When a MMA operation is encountered in a kernel:
Threads (warps) are running on an SM.
The SM’s scheduler issues a tensor-math instruction.
The Tensor Cores perform the matrix operation.
Results go back to registers / shared memory under the SM’s control.
Asynchronous Copying¶
In the case of asynchronous copy which newer Nvidia gpus provide, the kernel asks the hardware to start copying a rectangular block of a matrix from global memory into on-chip shared memory, and the kernel can keep doing other work while that copy is in flight—then later it synchronizes (waits) before using the data.
“Asynchronous” means:
the instruction initiates the copy and returns immediately,
the data may not be available in shared memory yet,
you later do a wait/barrier before reading that shared memory.
This enables overlap (pipelining):
while you compute on tile k already in shared memory,
the hardware is copying tile k+1 into another shared-memory buffer.
This is exactly the classic double-buffering / software pipeline pattern.
New features mostly on SM90 and SM100 arch¶
Thread-Block Clusters: A team of work-groups that are forced to run close together and can coordinate. A small number of blocks can cooperate more like a “super work-group.” Within a cluster, a block can read/write/atomic into another block’s shared memory. NVIDIA calls this Distributed Shared Memory. Tensor Memory Accelerator (TMA) is an async copy engine that can move tensor-shaped data between global ↔ shared, and even between shared memory regions of different SMs in the same cluster. Hence the main benefit of clusters is sharing each others local memory.
CTA pairs (Blackwell/SM100) = “two work-groups inside a cluster that are paired so tightly the hardware treats them like one bigger matrix-multiply unit for certain instructions.” Pairs can only be 2 ctas but can cordinate on memory as well as compute. Two CTAs inside the same cluster that are scheduled “on the same or adjacent SMs” and can coordinate more deeply—specifically for tensor-core work(MMAs). They can:
The two CTAs can execute tensor core instructions cooperatively, and
they can access extra Tensor Memory (TMEM) of both CTAs in the pair.
Barriers exists across CTAs and pairs for synchronization.
Multicast¶
Suppose multiple(4 in our case) different work groups have to load (or send) the same data.
Without multicast: each work-group issues its own global→shared copy of that tile. That’s 4 separate requests and extra traffic.
With multicast: one “multicast” copy operation fetches the tile and writes it into the shared memory of multiple CTAs in a cluster in one operation (hardware-managed fan-out). This is explicitly called TMA multicast in Hopper/Blackwell cluster GEMM discussions
Advantage:
Memory bandwidth as well as copy instructions are saved.
Requirements:
This multicast behavior is tied to Thread Block Clusters which are scheduled nearby and can access each others shared memory.

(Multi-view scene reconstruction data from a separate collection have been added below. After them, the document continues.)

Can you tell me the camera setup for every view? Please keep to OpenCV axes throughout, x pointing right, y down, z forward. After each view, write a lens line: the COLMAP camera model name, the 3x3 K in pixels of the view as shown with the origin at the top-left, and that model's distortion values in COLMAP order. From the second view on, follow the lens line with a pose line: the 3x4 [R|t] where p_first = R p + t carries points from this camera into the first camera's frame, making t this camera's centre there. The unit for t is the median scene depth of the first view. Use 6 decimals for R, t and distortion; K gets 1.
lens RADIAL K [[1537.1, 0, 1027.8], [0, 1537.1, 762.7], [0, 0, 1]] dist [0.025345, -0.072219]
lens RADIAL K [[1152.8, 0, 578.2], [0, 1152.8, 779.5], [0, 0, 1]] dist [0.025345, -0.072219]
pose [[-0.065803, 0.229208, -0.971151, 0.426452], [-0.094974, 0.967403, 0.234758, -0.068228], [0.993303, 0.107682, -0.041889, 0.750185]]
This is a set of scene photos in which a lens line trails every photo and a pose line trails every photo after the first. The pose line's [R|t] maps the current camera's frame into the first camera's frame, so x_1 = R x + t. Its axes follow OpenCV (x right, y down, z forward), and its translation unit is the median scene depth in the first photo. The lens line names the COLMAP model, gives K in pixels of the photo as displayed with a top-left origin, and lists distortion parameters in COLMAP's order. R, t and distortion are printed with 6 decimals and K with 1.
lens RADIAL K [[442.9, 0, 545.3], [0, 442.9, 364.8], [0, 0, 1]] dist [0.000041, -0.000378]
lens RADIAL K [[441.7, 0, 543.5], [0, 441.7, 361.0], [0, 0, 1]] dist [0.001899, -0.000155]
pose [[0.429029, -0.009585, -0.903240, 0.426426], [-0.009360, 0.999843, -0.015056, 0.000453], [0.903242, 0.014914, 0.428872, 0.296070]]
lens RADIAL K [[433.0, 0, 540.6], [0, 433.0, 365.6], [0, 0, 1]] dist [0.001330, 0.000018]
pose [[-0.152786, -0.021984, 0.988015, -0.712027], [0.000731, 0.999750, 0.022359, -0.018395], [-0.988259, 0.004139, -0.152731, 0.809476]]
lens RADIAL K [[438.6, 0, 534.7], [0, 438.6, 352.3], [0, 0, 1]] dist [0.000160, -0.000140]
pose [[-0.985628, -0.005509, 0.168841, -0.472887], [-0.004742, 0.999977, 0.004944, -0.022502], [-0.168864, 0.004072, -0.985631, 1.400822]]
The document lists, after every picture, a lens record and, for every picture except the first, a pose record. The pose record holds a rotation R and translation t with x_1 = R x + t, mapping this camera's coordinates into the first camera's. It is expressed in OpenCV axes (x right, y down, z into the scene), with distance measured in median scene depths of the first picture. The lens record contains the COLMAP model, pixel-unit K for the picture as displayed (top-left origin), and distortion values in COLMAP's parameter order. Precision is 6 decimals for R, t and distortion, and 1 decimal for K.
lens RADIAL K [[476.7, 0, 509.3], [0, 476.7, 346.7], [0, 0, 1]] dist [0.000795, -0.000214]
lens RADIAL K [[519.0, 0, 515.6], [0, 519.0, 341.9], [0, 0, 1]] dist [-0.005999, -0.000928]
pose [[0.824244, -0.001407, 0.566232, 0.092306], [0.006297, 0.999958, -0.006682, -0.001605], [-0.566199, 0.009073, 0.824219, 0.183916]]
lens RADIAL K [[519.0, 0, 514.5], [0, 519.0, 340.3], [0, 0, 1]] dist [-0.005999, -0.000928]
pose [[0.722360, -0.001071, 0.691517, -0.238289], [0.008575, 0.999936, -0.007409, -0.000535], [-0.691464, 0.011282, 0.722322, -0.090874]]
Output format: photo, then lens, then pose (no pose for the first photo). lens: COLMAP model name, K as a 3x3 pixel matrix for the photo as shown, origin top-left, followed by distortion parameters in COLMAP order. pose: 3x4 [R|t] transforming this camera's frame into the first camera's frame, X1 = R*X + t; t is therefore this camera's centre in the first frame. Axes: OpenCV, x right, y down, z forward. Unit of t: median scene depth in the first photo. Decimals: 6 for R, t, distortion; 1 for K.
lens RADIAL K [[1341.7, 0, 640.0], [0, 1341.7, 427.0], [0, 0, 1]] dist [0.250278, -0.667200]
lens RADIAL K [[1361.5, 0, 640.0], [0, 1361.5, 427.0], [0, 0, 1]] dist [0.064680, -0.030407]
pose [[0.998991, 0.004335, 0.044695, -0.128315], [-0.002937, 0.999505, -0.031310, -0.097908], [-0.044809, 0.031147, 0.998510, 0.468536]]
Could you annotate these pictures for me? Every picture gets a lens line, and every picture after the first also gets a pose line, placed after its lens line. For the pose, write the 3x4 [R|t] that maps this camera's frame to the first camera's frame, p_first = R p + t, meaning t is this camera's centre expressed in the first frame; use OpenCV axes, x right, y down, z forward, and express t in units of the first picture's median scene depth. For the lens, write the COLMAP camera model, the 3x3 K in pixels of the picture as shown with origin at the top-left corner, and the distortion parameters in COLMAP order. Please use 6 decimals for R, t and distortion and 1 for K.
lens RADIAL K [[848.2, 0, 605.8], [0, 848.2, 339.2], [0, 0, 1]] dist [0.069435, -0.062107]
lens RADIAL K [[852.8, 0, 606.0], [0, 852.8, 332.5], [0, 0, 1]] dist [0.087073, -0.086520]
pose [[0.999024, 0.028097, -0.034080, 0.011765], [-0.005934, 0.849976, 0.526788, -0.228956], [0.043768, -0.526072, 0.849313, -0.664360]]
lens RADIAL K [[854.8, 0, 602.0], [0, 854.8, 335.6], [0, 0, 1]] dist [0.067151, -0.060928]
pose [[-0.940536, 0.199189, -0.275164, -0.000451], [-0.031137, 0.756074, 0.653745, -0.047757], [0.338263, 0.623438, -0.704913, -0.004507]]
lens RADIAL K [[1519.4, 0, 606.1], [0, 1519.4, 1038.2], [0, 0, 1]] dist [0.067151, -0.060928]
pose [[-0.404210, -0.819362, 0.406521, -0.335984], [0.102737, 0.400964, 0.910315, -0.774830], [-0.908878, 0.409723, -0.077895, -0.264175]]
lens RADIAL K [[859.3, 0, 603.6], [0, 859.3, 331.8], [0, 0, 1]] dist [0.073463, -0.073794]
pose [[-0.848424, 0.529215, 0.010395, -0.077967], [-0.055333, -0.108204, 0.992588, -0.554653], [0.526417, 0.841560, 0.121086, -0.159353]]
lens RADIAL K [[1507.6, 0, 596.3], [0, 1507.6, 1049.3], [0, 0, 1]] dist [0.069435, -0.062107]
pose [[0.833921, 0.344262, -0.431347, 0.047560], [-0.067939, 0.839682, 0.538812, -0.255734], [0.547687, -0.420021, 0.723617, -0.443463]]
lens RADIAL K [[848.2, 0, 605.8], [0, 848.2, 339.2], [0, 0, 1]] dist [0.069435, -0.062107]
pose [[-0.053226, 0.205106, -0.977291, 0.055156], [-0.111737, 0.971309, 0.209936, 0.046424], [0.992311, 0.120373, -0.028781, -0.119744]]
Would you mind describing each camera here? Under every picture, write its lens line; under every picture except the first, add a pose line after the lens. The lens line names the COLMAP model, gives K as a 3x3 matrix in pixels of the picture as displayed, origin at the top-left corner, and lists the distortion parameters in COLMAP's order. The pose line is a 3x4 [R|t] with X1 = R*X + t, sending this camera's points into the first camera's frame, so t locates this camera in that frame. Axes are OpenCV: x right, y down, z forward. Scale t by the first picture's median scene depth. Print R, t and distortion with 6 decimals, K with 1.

When work-items in the same SIMD execution group (warp/sub-group) access consecutive global addresses, the hardware combines those per-lane loads/stores into fewer, larger memory transactions. This is memory coalescing which is different from multicast which reduces redundant global-memory traffic by distributing one fetch to multiple in cluster CTAs/work-groups. The CTAs has to be part of cluster.
Nvidia terms:¶
Prologue: Load next tiles of A and B from global
Compute MMA on tensor cores
Epilogue: Store results back to global (optionally with extra math)
SM90 vs SM100¶
SM90 keeps accumulators in per-thread registers; SM100 keeps accumulators in a CTA-owned TMEM tile. SM90 doesnt have TMEM. SM100 cant have input in TMEM. Only can you keep intermediate results of tensor operations in TMEM. TMEM has more restrictions than local memory. The benefit of TMEM is fast memory for intermediate results of compute which helps free registers leading to higher block size/ work group size. TMEM is for tensor cores (not general purpose) and can be used nu one CTA or CTA pair.